Assignment:
Would you count the lines below that contain the string "湖濱一路" and reply with that number only?

Records for the exercise:
• • • • •
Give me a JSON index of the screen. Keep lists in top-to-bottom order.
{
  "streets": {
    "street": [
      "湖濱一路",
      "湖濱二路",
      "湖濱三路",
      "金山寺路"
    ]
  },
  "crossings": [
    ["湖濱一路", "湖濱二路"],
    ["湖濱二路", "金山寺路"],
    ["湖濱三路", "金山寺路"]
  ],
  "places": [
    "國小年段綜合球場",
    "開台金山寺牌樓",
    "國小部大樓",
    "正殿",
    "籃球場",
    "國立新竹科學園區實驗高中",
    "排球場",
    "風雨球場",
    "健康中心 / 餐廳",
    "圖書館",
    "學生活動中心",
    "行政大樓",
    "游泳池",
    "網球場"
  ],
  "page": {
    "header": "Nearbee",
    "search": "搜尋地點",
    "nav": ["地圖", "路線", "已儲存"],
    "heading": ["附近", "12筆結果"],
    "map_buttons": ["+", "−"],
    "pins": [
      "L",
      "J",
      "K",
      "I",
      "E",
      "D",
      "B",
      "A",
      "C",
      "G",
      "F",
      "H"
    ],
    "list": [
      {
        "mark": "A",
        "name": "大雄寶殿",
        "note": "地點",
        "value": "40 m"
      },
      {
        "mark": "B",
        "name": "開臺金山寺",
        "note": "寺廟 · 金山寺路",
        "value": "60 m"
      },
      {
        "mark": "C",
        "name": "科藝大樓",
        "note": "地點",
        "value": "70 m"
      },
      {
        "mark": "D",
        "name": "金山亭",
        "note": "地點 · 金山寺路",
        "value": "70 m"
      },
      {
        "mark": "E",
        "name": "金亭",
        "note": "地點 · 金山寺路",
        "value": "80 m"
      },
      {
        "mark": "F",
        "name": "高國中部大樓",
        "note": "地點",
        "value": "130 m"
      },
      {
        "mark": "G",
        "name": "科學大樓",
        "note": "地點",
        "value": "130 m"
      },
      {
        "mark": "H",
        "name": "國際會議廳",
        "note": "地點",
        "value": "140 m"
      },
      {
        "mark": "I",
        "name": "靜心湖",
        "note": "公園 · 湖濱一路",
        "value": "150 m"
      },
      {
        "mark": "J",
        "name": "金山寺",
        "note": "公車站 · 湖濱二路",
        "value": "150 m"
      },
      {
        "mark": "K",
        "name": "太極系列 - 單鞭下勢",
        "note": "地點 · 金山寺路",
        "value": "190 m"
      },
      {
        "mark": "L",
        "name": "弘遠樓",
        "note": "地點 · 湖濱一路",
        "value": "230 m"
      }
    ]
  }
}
• • • • •
Problem solution:
4